Mrs Beale was born just after the first world war to “a rather genteel middle class family who took their social position quite seriously,” said Liz.
She continued: “She behaved like she was the Queen, and it became a bit of a family joke between us all. That’s why I chose the opening music, Arrival of the Queen of Sheba. She was also a stickler for good grammar, which is why I took language for my degree course. She was forever correcting mine and other people’s grammar, and from this I have an automatic ability to structure correct sentences which has been very useful.
Liz said her mother always treated her as an adult in speech and in emoptions. “That was sometimes very difficult as I had to take ultimate responsibility from a very early age for everything I did, every mistake I made.
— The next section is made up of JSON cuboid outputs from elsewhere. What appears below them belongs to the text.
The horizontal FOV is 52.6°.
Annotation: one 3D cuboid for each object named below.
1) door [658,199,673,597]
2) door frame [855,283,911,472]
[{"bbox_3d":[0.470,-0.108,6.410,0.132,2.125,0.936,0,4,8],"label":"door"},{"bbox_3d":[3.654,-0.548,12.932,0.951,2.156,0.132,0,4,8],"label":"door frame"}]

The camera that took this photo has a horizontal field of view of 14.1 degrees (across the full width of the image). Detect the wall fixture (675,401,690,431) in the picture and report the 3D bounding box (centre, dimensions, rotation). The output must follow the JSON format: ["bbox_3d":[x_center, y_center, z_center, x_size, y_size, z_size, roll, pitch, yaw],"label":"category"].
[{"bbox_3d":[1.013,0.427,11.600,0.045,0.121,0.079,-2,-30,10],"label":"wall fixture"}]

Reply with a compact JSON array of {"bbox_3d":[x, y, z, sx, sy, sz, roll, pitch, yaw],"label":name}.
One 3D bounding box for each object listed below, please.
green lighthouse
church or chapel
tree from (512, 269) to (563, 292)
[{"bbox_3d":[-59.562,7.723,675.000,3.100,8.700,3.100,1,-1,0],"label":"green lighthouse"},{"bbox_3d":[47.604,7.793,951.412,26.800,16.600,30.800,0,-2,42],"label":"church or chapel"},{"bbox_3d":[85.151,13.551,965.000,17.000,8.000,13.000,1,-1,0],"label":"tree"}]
“But I also loved not being treated like a child, and she used to say to me
“shall I be a proper mum?” and I would say no, no.
“I am sure because of this I am a writer, and as money from that has enabled me to have the house and the ponies again, I am very grateful to her. She wanted me to be an archivist but writing is much more fun!”
Liz continued: “She took me to all the stately homes within quite a radius of London and her knowledge of history was huge. She knew all the kings and queens through history, who they married and the dynasties. She had a fondness for the Black Prince, but her real love was saved for Queen Victoria and her family, who I felt I knew intimately.”
During the war, Paddy worked in a nursery, tomato growing, and she threw herself into gardening with enthusiasm and had the most productive garden and joined the WI. Liz explained: “She wasn’t really a joiner, but she quite liked the WI and predictably, took me with her. I must have been the youngest member.
“My mother and I spent hours walking on Clifton Hills which I think is arguably one of the the most lovely places in Britain with the slowly meandering Ouse. We relished the history, became interested in Ley lines and watched the countryside. Even in London she was a keen on nature, and pointed out the birds, flowers and insects in Osterley Park. She respected life and I knew better than to scream at a spider,
“She was a brilliant cook, and worked at the local butchers making hand raised pork pies.”
Paddy and Liz’s father moved to Chatteris, and Liz says they “enjoyed a volatile” rleationship.
She said: “He really loved her, and spent the rest of his life caring for her. She in turn took his mind off the unpleasant things he saw as an airman during the war in Burma and was such a brilliant cook that she also helped put back some of the weight he lost out there. They had more in common than they thought, they both loved animals passionately, they liked a drink or two and took a keen interest in politics.”
Liz continued: “In the later years she came to live with us, which wasn’t entirely successful, as her strong will met mine and she usually won. She formed a relationship with Kingswood Park going on day care and then permanent; and she was as happy there as she would have been anywhere in her old age, which she very much disliked.
“Her sight failed and she couldn’t read and that distressed her. Her greatest comfort was Radio 4, which she listened to all day, every day.
“The staff at Kingswood were supportive, not only to my mother but also to me, through what was not in the last few years, the easiest of relationships for either of us.
“As my mother said repeatedly: “You can love someone but not always like them” and again she was right. I am sure there were many times when we annoyed each other but we did always love each other.”